Single by James Brown

from the album Sings Raw Soul
- B-side: "Good Rockin' Tonight"
- Released: April 1967
- Recorded: January 15, 1967, Latin Casino, Cherry Hill, NJ
- Genre: Soul
- Length: 2:45
- Label: King 6100
- Songwriter(s): James Brown; Bud Hobgood;
- Producer(s): James Brown

James Brown charting singles chronology
| "Think" (1967) | "Let Yourself Go" (1967) | "Cold Sweat - Part 1" (1967) |

Audio video
- "Let Yourself Go" on YouTube

= Let Yourself Go (James Brown song) =

"Let Yourself Go" is a 1967 song by James Brown.

==Release history==
Brown recorded "Let Yourself Go" after hours in the Latin Casino nightclub during a ten-day performing engagement there. An edited version of this recording was released as a single, which charted #5 R&B and #46 Pop, and appeared on the album Sings Raw Soul. A 3:47-long unedited version of the recording with overdubbed applause was included on Brown's album Live at the Garden, which was itself recorded during the same Latin Casino engagement.

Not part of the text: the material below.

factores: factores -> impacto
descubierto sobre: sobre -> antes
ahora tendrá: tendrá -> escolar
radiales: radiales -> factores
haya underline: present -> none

The song first appeared in unedited form without overdubs on the 1991 box set Star Time. The 2009 Expanded Edition of Live at the Garden included versions of the song both with and without overdubs, along with an instrumental jam and a false start from the recording session.

=="There Was a Time"==
Brown and his musicians continued to experiment with the arrangement of "Let Yourself Go" during rehearsals on the road. Eventually a new song, "There Was a Time", developed from the accumulated changes. It was recorded live on stage at the Apollo Theater, where it was the longest part of an extended medley with "Let Yourself Go" and "I Feel All Right". Released in edited form as the B-side of "I Can't Stand Myself (When You Touch Me)", "There Was a Time" charted #3 R&B and #36 Pop. When a version of the full Apollo medley appeared on Brown's 1968 album Live at the Apollo, Volume II, "There Was a Time" was the only song advertised on the album's cover, and it overshadowed its predecessor to the extent that its title became the colloquial name for the entire medley.